18 de junho de 2010

Como se fosse


      De nada adiantou a couraça contra o fio da espada. O sangue jorrou entre as frestas metálicas e o jovem rei morreu no campo de batalha. Tão jovem, que não deixava descendente adulto para ocupar o trono. Apenas, da sua linhagem, um filho menino.
      Antes mesmo que a tumba fosse fechada, já os seus fiéis capitães se reuniam. A escolha de um novo rei não pode esperar. E determinaram que o menino haveria de reinar, a coroa lhe cabia de direito. Que começassem os preparativos para colocá-la sobre sua cabeça.
      Aprontavam-se as festas da coroação, enquanto os capitães instruíam o menino quanto ao seu futuro. Mas porque o rei seu pai havia sido muito amado pelo povo e temido pelos inimigos, e porque o rosto do menino era tão docemente infantil, uma decisão sem precedentes foi tomada.
      No dia da grande festa, antes que a coroa fosse pousada sobre os cachos do novo rei, a rainha sua mãe avançou e, diante de toda a corte, prendeu sobre seu rosto uma máscara com a efígie do pai. Assim ele haveria de ser coroado, assim ele haveria de governar. E os sinos tocaram em todo o reino.

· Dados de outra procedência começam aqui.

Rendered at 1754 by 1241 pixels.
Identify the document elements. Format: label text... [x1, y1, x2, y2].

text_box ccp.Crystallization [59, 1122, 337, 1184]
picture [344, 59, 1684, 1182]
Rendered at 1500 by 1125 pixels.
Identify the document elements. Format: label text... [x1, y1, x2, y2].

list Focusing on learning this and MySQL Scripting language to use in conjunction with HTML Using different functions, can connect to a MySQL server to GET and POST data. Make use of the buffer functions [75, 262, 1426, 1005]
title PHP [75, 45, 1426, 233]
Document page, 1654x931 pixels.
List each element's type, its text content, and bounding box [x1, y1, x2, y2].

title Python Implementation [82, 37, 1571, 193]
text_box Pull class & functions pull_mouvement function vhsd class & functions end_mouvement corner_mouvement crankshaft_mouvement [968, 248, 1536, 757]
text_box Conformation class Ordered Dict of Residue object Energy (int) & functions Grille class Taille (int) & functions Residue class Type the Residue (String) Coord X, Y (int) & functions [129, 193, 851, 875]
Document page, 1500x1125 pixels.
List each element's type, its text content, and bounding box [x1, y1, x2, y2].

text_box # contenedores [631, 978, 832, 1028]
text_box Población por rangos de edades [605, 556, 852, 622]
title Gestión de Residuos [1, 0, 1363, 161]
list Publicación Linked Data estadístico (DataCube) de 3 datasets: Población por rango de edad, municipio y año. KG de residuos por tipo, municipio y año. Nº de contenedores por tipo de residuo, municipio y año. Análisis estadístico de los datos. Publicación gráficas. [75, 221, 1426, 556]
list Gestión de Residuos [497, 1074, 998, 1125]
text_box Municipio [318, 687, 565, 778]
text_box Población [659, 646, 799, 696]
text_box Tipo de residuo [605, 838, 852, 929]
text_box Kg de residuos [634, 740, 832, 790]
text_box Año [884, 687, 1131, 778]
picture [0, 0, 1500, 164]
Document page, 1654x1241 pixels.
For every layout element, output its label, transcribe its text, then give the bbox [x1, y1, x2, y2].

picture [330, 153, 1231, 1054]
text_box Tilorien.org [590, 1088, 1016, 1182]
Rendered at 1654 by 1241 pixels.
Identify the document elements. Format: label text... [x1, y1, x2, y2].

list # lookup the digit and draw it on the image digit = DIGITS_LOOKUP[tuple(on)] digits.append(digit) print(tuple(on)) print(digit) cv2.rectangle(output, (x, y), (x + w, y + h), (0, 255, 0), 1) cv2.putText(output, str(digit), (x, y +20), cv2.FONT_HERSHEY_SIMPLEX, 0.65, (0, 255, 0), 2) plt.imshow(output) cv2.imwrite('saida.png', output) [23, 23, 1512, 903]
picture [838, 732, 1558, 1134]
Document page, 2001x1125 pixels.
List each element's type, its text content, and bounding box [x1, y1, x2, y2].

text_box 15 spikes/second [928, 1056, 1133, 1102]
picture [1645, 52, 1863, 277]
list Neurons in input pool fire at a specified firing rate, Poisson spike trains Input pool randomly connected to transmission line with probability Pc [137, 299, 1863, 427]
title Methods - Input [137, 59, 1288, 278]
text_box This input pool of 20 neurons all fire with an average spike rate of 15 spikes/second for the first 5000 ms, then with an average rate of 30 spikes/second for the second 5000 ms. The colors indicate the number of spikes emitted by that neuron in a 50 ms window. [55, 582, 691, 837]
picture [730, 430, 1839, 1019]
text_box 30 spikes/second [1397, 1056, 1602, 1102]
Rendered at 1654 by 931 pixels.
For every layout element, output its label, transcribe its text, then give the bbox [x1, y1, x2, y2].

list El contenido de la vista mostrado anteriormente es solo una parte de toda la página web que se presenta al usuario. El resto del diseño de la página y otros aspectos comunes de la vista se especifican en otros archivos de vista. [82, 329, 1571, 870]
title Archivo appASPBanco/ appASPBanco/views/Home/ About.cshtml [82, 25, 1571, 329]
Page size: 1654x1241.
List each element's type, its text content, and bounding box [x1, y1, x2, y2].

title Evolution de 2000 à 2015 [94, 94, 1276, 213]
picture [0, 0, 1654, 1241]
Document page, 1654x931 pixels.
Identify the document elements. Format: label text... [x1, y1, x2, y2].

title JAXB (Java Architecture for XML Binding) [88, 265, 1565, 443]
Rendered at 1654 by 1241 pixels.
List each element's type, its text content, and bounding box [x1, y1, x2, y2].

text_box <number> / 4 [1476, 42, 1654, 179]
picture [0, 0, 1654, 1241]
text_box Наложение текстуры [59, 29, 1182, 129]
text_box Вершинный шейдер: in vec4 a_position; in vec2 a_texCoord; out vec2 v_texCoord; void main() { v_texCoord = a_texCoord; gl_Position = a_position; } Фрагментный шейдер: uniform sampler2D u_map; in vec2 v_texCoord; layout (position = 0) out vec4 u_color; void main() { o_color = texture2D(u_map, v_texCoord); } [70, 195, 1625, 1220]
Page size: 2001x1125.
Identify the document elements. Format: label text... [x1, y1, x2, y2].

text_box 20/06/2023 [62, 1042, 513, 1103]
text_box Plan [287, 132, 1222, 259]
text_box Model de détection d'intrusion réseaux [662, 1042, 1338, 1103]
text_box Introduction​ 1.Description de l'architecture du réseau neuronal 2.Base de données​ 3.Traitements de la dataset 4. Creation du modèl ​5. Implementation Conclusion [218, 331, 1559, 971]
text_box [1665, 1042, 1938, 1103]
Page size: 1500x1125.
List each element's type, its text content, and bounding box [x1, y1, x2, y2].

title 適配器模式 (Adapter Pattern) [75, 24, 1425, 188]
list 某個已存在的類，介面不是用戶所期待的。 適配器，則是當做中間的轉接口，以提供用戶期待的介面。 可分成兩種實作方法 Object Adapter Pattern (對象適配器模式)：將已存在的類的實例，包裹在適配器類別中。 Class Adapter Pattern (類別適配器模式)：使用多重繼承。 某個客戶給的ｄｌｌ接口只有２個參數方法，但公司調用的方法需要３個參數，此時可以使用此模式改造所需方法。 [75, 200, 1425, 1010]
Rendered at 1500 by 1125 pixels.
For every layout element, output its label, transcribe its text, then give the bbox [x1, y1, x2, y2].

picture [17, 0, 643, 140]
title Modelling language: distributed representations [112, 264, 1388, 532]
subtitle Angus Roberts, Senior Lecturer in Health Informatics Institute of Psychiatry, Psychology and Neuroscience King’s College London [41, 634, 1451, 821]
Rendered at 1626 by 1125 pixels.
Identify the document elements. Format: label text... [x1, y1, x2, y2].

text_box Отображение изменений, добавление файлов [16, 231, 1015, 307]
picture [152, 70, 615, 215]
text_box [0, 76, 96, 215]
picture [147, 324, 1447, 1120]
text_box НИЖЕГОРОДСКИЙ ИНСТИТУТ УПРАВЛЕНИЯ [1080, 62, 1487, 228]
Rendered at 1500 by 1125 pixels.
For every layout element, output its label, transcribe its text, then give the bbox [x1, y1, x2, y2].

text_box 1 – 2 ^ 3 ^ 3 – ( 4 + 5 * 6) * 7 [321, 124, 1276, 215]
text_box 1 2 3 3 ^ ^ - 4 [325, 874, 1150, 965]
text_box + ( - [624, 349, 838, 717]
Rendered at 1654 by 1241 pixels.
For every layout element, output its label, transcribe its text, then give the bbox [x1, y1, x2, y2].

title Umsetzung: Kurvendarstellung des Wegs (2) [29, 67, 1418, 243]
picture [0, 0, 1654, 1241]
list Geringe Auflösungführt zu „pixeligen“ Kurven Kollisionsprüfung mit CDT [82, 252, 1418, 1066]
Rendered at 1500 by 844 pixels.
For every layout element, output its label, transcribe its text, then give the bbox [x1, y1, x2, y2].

      Muitos anos se passaram, muitas batalhas. O menino rei não era mais um menino. Era um homem. Acima da máscara seus cabelos começavam a branquear. Seu reino também havia crescido. As fronteiras extensas exigiam constante defesa.
      E na batalha em que defendia a fronteira do Norte, acossado pelos inimigos, o rei foi abatido no fundo de uma ravina, sem que de nada lhe valesse a couraça.
      Antes que fechasse os olhos, acercaram-se dele seus capitães. Retiraram o elmo. O sangue escorria da cabeça. O rei ofegava, parecia murmurar algo. Com um punhal cortaram as tiras de couro que prendiam a máscara. Soltou-se pela primeira vez aquele rosto pintado ao qual todos se haviam acostumado como se fosse carne e pele. Mas o rosto que surgiu por baixo dele não era um rosto de homem. A boca de criança movia-se ainda sobre mudas palavras, os olhos do rei faziam-se baços num rosto de menino.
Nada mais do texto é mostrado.